TASK ITEM - Provide the number of lines in the material below that include the word "left", without any accompanying text.

>>>>>

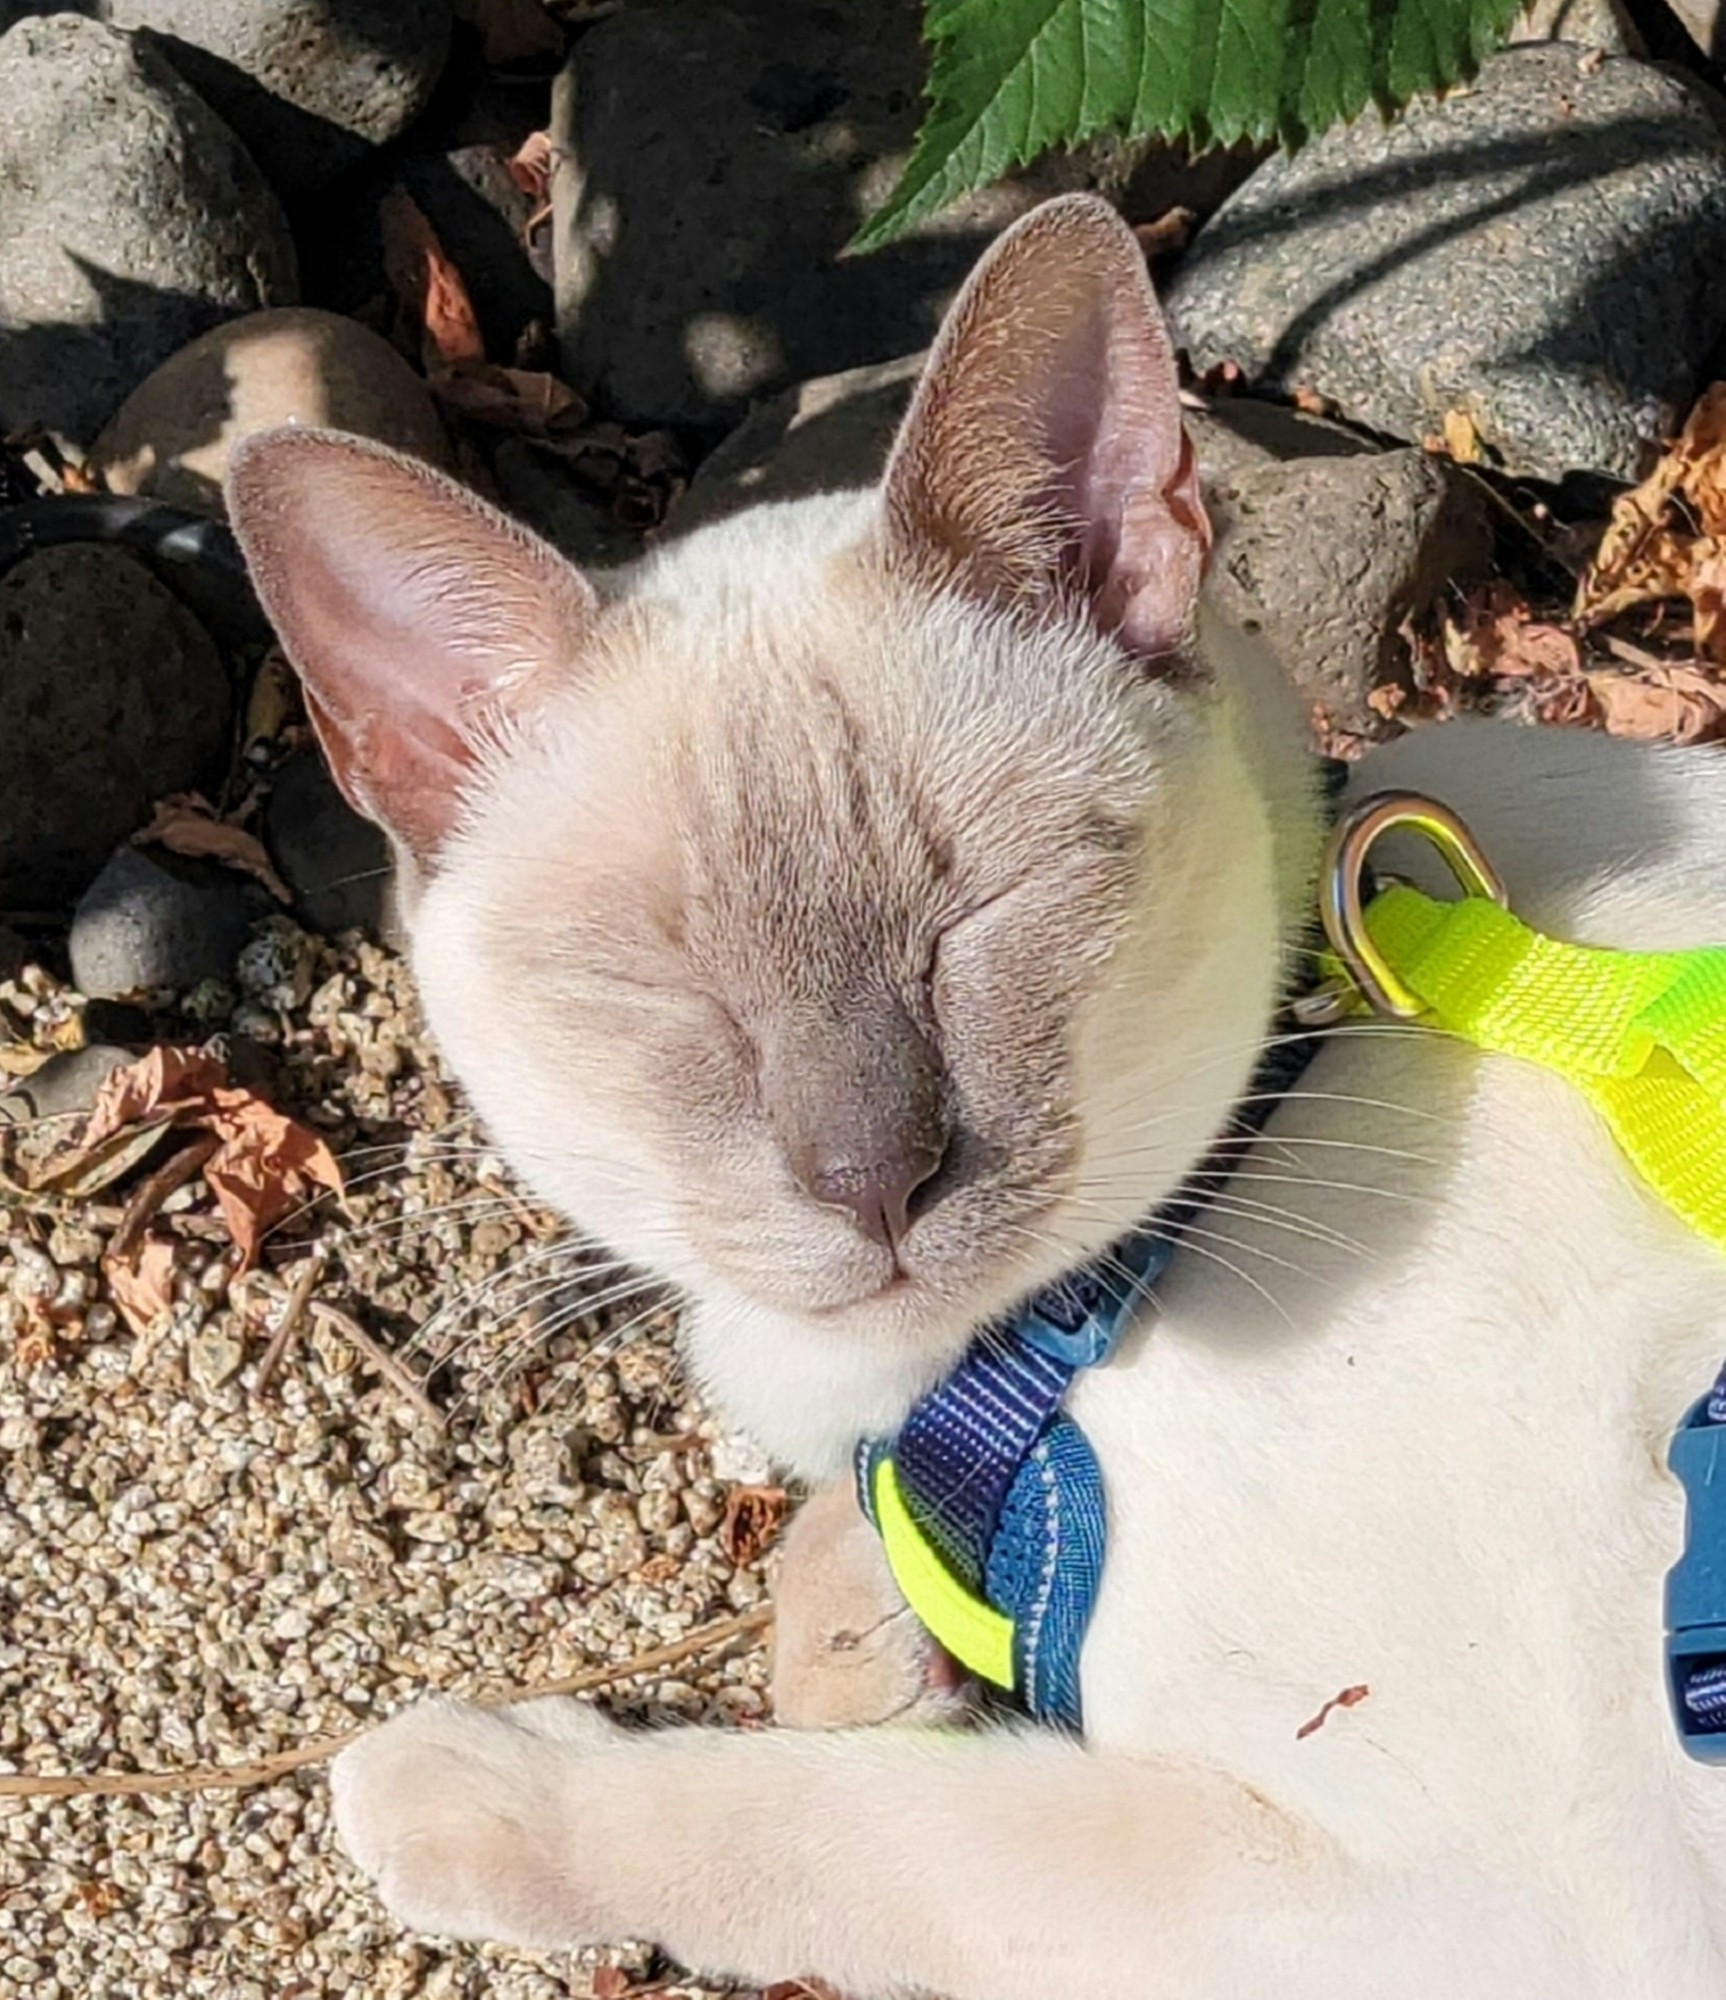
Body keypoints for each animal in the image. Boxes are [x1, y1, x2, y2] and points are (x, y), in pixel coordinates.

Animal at [223, 191, 1726, 2000]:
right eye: (667, 992)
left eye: (975, 927)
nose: (875, 1179)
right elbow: (844, 1631)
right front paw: (870, 1636)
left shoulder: (1460, 1906)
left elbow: (845, 1824)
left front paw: (463, 1788)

<<<<<

SOLUTION TO THE EXERCISE - 4